> [Instructions for the task]
After locating the line that contains "Then, using prompt" in the data below, set down exactly that line and each one after it through the line that contains "Finally, the web", and nothing more.

==== The data

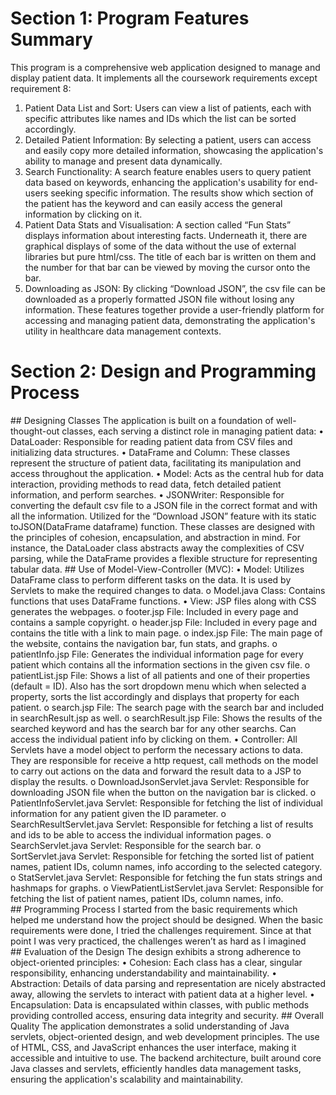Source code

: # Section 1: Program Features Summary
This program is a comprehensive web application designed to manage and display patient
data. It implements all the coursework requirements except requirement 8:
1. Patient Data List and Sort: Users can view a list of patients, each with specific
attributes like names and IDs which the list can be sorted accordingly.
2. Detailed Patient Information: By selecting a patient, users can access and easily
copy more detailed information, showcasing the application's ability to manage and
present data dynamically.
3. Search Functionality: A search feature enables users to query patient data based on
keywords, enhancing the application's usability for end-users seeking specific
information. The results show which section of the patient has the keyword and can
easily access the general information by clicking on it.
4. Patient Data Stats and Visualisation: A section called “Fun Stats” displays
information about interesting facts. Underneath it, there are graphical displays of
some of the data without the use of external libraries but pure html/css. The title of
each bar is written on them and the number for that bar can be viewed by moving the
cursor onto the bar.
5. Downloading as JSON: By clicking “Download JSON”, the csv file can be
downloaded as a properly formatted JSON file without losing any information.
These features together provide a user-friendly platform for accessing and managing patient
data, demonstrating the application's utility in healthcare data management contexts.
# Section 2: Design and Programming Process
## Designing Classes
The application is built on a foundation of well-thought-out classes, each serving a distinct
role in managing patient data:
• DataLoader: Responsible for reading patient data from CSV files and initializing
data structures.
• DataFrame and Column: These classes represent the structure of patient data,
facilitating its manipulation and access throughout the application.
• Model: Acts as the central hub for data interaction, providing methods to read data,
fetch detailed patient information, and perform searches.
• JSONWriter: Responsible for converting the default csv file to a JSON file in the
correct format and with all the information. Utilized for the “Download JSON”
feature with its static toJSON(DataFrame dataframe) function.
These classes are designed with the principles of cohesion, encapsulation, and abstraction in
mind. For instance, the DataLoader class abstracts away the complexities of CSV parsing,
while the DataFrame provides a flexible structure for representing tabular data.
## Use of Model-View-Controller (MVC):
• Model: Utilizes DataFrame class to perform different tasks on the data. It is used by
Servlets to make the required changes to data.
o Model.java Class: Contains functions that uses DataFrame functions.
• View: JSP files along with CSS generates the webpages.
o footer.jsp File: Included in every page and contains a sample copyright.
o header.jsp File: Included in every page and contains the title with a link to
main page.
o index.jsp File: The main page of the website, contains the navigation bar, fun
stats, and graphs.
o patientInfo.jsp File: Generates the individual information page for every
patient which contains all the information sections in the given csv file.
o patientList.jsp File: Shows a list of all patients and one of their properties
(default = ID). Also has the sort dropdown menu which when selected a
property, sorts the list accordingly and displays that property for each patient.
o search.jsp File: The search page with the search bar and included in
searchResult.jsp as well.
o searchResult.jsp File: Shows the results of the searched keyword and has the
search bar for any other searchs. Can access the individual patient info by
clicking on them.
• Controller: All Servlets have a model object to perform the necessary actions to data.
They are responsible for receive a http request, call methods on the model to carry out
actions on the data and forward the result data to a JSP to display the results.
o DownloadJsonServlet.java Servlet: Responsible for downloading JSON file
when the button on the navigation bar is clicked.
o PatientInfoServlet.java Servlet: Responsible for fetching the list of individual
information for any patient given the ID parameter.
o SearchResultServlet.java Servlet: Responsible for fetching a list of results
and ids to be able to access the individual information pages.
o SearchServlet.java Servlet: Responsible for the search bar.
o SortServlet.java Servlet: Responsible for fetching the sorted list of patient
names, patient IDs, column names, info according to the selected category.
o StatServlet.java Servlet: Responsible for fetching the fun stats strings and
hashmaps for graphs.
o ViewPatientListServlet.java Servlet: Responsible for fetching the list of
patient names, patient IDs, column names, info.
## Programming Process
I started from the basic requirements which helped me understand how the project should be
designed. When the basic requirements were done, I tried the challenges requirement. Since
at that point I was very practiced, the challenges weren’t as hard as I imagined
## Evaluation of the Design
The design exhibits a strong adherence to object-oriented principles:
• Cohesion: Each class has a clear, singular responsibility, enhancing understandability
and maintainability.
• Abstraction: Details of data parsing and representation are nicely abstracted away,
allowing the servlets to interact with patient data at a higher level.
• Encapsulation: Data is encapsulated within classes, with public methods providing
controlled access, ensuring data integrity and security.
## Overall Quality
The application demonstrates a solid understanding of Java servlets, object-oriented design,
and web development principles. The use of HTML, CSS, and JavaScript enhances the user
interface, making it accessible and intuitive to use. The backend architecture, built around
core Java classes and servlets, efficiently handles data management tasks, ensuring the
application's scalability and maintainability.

========
==== The data

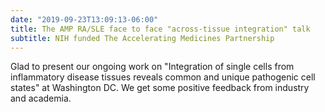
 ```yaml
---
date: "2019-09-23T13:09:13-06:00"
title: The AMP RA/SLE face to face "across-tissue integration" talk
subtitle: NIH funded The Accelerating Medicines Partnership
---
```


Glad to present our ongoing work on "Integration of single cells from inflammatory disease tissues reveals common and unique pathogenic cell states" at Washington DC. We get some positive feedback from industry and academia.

========
==== The data

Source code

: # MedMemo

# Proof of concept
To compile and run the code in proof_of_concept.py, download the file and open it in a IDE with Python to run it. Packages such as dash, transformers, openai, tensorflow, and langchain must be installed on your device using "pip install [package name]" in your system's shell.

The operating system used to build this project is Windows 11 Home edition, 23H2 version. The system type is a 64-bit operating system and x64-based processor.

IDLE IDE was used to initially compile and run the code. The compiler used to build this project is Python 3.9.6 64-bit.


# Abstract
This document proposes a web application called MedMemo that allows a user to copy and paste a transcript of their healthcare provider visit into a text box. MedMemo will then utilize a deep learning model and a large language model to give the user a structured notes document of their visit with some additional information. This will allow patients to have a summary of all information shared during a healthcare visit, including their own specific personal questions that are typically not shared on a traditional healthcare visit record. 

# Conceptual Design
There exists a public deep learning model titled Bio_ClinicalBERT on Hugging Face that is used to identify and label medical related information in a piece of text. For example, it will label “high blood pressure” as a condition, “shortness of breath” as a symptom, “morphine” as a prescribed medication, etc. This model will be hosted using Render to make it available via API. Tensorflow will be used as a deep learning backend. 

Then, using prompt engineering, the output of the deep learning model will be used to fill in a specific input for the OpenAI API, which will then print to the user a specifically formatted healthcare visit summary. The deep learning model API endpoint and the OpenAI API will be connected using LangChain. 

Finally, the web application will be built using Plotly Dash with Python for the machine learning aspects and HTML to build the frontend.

========

> [Finished exercise]
Then, using prompt engineering, the output of the deep learning model will be used to fill in a specific input for the OpenAI API, which will then print to the user a specifically formatted healthcare visit summary. The deep learning model API endpoint and the OpenAI API will be connected using LangChain. 

Finally, the web application will be built using Plotly Dash with Python for the machine learning aspects and HTML to build the frontend.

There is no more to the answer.